Jillian Michaels on Working Out With Osteoarthritis
The Biggest Loser trainer explains why half the battle of getting up and moving—even with joint pain—is getting in the right frame of mind.
You’ve heard it many times: Regular exercise is a research-proven way to ease joint pain and stiffness, increase muscle strength and improve mobility. However, it’s easier said than done—and Jillian Michaels has a hunch about what’s stopping you.
In fact, the 39-year-old fitness phenom has built a career on the premise that most of us have trouble sticking with exercise. And when you’re struggling with symptoms like joint pain and fatigue, it’s even more challenging. But the no-nonsense trainer won’t accept any excuse. “I firmly believe there’s an exercise regimen that’s perfect for every age, ability and fitness level,” says Jillian, who motivates contestants to lose hundreds of pounds on the hit show The Biggest Loser. “One of the biggest motivations for exercising with arthritis is feeling better and being able to enjoy the activities you love. If you truly form an emotional attachment to the outcome, you will succeed.”
To help inspire you, we asked Jillian how to overcome mental roadblocks to fitness. Her stay-tough tips may just give you a leg up on exercise!
If you’re thinking…
“I can’t get motivated”
You’re in good company: A study in Arthritis Care & Research found that lack of motivation, lack of enjoyment and the anticipation of pain were common reasons why folks with arthritis avoided exercise.

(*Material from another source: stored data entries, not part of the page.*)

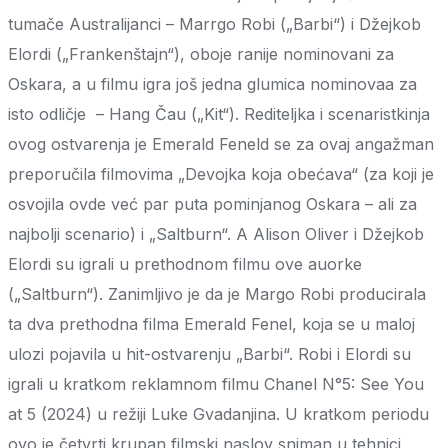
tumače Australijanci – Marrgo Robi („Barbi“) i Džejkob
Elordi („Frankenštajn“), oboje ranije nominovani za
Oskara, a u filmu igra još jedna glumica nominovaa za
isto odličje – Hang Čau („Kit“). Rediteljka i scenaristkinja
ovog ostvarenja je Emerald Feneld se za ovaj angažman
preporučila filmovima „Devojka koja obećava“ (za koji je
osvojila ovde već par puta pominjanog Oskara – ali za
najbolji scenario) i „Saltburn“. A Alison Oliver i Džejkob
Elordi su igrali u prethodnom filmu ove auorke
(„Saltburn“). Zanimljivo je da je Margo Robi producirala
ta dva prethodna filma Emerald Fenel, koja se u maloj
ulozi pojavila u hit-ostvarenju „Barbi“. Robi i Elordi su
igrali u kratkom reklamnom filmu Chanel N°5: See You
at 5 (2024) u režiji Luke Gvadanjina. U kratkom periodu
ovo je četvrti krupan filmski naslov sniman u tehnici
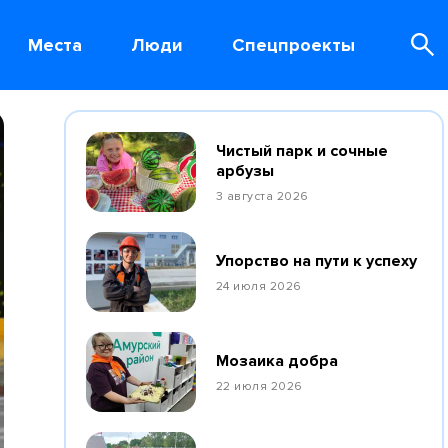
Места
Люди
Спецпроекты
Чистый парк и сочные
арбузы
3 августа 2026
Упорство на пути к успеху
24 июля 2026
Мозаика добра
22 июля 2026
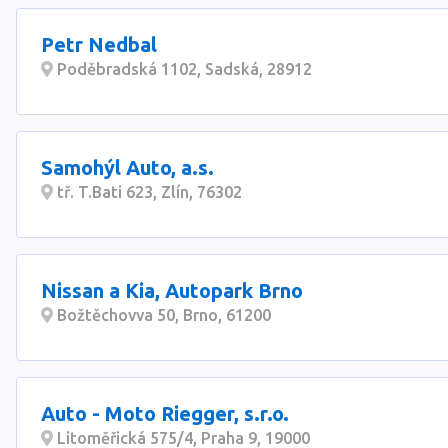
Petr Nedbal
Poděbradská 1102, Sadská, 28912
Samohýl Auto, a.s.
tř. T.Bati 623, Zlín, 76302
Nissan a Kia, Autopark Brno
Božtěchovva 50, Brno, 61200
Auto - Moto Riegger, s.r.o.
Litoměřická 575/4, Praha 9, 19000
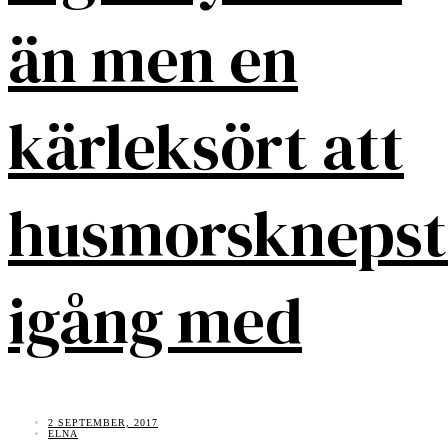
än men en
kärleksört att
husmorsknepst
igång med
2 SEPTEMBER, 2017
ELNA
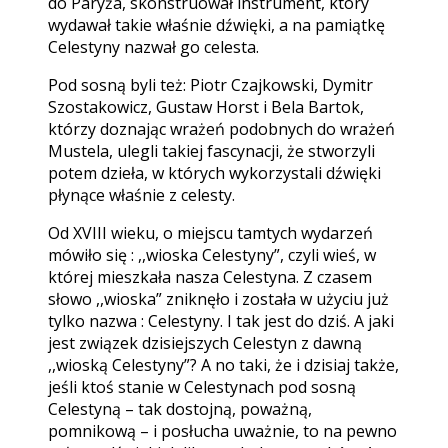
do Paryża, skonstruował instrument, który
wydawał takie właśnie dźwięki, a na pamiątkę
Celestyny nazwał go celesta.
Pod sosną byli też: Piotr Czajkowski, Dymitr
Szostakowicz, Gustaw Horst i Bela Bartok,
którzy doznając wrażeń podobnych do wrażeń
Mustela, ulegli takiej fascynacji, że stworzyli
potem dzieła, w których wykorzystali dźwięki
płynące właśnie z celesty.
Od XVIII wieku, o miejscu tamtych wydarzeń
mówiło się : ,,wioska Celestyny”, czyli wieś, w
której mieszkała nasza Celestyna. Z czasem
słowo ,,wioska” zniknęło i została w użyciu już
tylko nazwa : Celestyny. I tak jest do dziś. A jaki
jest związek dzisiejszych Celestyn z dawną
,,wioską Celestyny”? A no taki, że i dzisiaj także,
jeśli ktoś stanie w Celestynach pod sosną
Celestyną – tak dostojną, poważną,
pomnikową – i posłucha uważnie, to na pewno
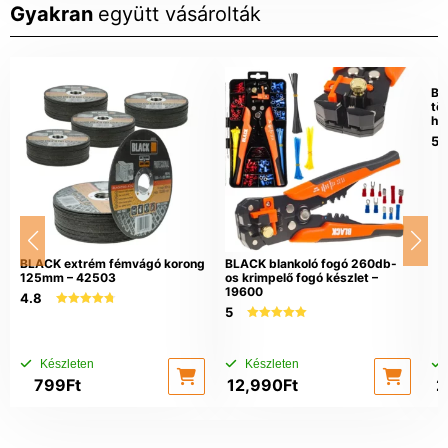
Gyakran
együtt vásárolták
BL
tö
he
5
BLACK extrém fémvágó korong
BLACK blankoló fogó 260db-
125mm – 42503
os krimpelő fogó készlet –
19600
4.8
5
4.75
az 5-ből
5.00
az 5-ből
Készleten
Készleten
799
Ft
12,990
Ft
2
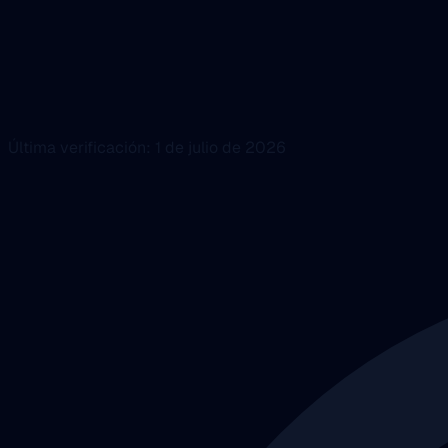
Última verificación: 1 de julio de 2026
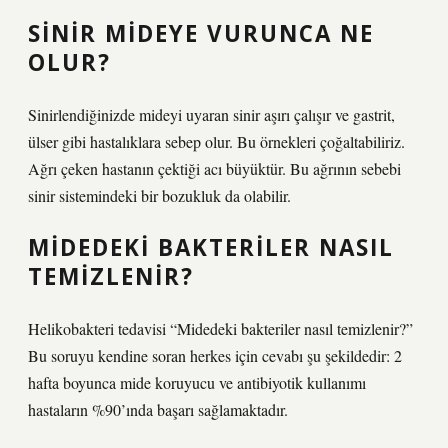
SINIR MIDEYE VURUNCA NE
OLUR?
Sinirlendiğinizde mideyi uyaran sinir aşırı çalışır ve gastrit,
ülser gibi hastalıklara sebep olur. Bu örnekleri çoğaltabiliriz.
Ağrı çeken hastanın çektiği acı büyüktür. Bu ağrının sebebi
sinir sistemindeki bir bozukluk da olabilir.
MIDEDEKI BAKTERILER NASIL
TEMIZLENIR?
Helikobakteri tedavisi “Midedeki bakteriler nasıl temizlenir?”
Bu soruyu kendine soran herkes için cevabı şu şekildedir: 2
hafta boyunca mide koruyucu ve antibiyotik kullanımı
hastaların %90’ında başarı sağlamaktadır.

- Identify your “why.” This is where it all begins, says Jillian. “The biggest mistake people make is to look outside themselves for inspiration,” she says. “Here’s the key to staying motivated: If you have a why to live for, you can tolerate the how. Identify all the reasons you want to be motivated in the first place and let that drive you toward success. Maybe your motivation is to walk your daughter down the aisle at her wedding or to be more active with your children or grandchildren.”

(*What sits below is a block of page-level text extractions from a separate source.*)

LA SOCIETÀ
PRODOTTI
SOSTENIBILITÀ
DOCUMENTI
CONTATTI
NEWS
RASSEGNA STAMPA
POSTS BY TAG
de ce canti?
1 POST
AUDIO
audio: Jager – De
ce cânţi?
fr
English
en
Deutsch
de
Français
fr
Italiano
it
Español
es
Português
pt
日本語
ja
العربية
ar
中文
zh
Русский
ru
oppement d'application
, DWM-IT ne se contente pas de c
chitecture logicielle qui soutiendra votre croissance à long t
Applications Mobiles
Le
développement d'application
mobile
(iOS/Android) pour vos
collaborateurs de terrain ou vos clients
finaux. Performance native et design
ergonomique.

- Keep your eyes on the prize—literally! Visual cues remind you to focus on the positive—the “why” that will give you inspiration. “Make a list or get pictures of the things you want and tape your goals to the refrigerator, your car’s dashboard—any place that can serve as a daily reminder,” recommends Jillian. Another tip: Before your workout, take a few minutes to close your eyes, breathe deeply and imagine yourself feeling confident and completing the activity.
“I’m too heavy”
Jillian knows how you feel. She candidly admits that as a teen she tipped the scales at 175 pounds. Around that time, her mom enrolled her in karate classes, and she credits martial arts with helping her to gain confidence, embrace exercise and lose 60 pounds.